The fourth was Jack’s lowest actual finish ever in the car, and though I dislike moral victories almost as intensely as he does, that’s what it was. We fought through problems all weekend long, yet finished both races in respectable positions. It wasn’t what we’d hoped, but we’ve had much worse outcomes. At least the car was still running.
Or maybe not.
On returning to the pits, it was apparent that the clutch had overheated, making it difficult to shift and get the car in gear. In a final indignity, the car refused to start when it came time to drive it on to the trailer, so we had to push it once again.
Did I mention that the race officials finally decided on Saturday’s results, moving Eich back to second and us back down to fourth?
It has to be Sunday.







tsk tsk texting on the highway
I wish all auto websites had this level of writing. At least you got something good out of all those Sundays.
I have to say though, I don't know how you stick with the racing game. That is just brutal. There has to be a way to race in a series where just getting the car out there isn't the ultimate challenge. FF? Spec Miata? This just seems like no way to live…

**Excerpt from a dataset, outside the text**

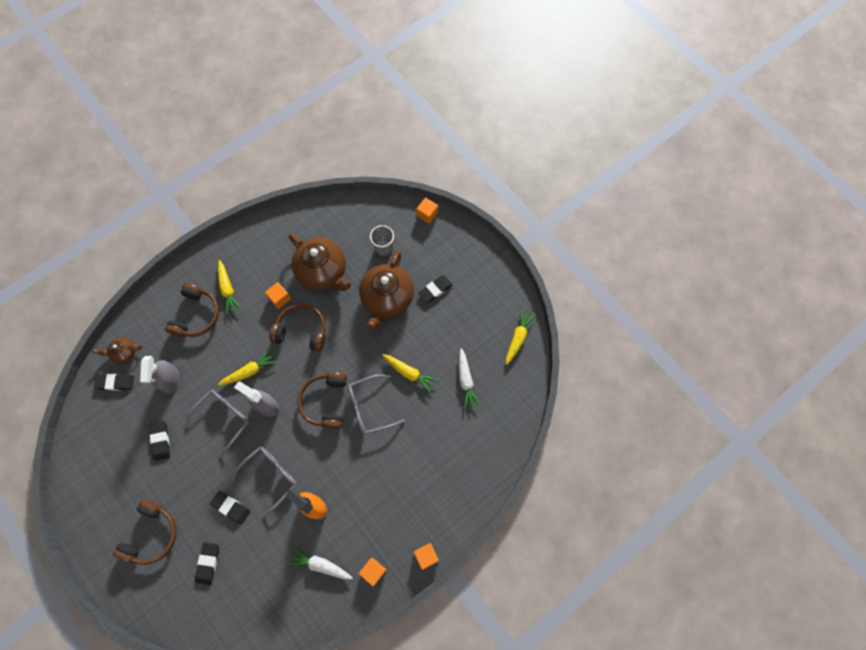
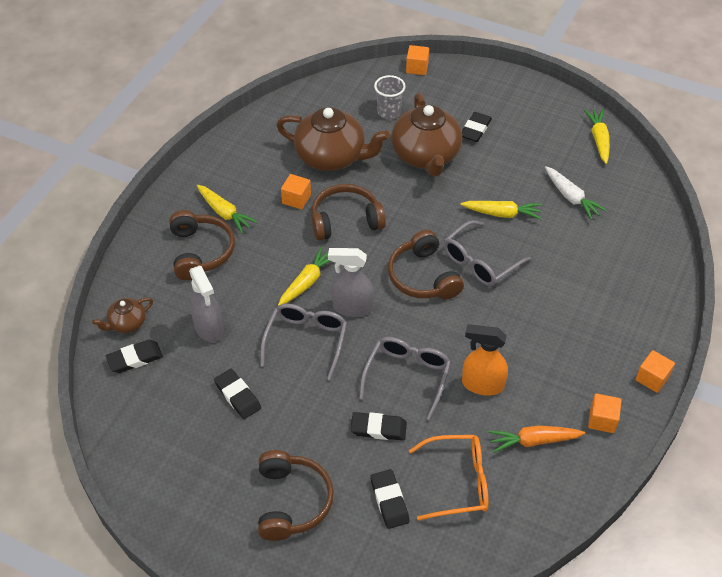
camera: 25 degrees left, 20 degrees down
(256, 570) = (457, 482): none -> orange glasses
(320, 565) = (533, 441): white carrot -> orange carrot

Garage photo #1 depicts a female. Clearly a shop.
@imag: Thanks for the compliments. Stuff like this is part of the game, and everyone goes through some of it at one point or another, though hopefully not as frequently as we have! Our rivals at Pakistan Express had to haul their car to a frame repair shop after a practice crash during NASA Nationals in 2008 to pull out some fairly serious front end damage. They put the car back together that night and were on grid the following morning in a Herculean effort, and went on to fourth in the Championship race. All sports and competition are going to involve a lot of work, sacrifice, perseverance before you succeed, which is part of what makes that success so enjoyable when it finally arrives. Jack won a nail-biter of a race at Putnam this year using a hastily borrowed battery from an even less fortunate fellow racer and on year old R888s, which was a catharsis for our entire team. As the late great college football coach Woody Hayes used to tell his players, "Anything easy ain't worth a damn", and by that logic, the trophy from that race may be the most valuable thing either of us owns!
so when do you guys get a civic?
Kudos to your persistence, and thanks for sharing the great stories!
Quick question – is it normal for Neons to break like this? People I asked had no complaints other than the hubs & bearings needing replacement.
Just asking, because I am seriously considering buying a '01 ACR race car
Kai: It's not normal for Neons to have problems like this, but as one of the few people trying to optimize a Neon for the Performance Touring class, we are experiencing problems mostly related to the increased power and performance of the car.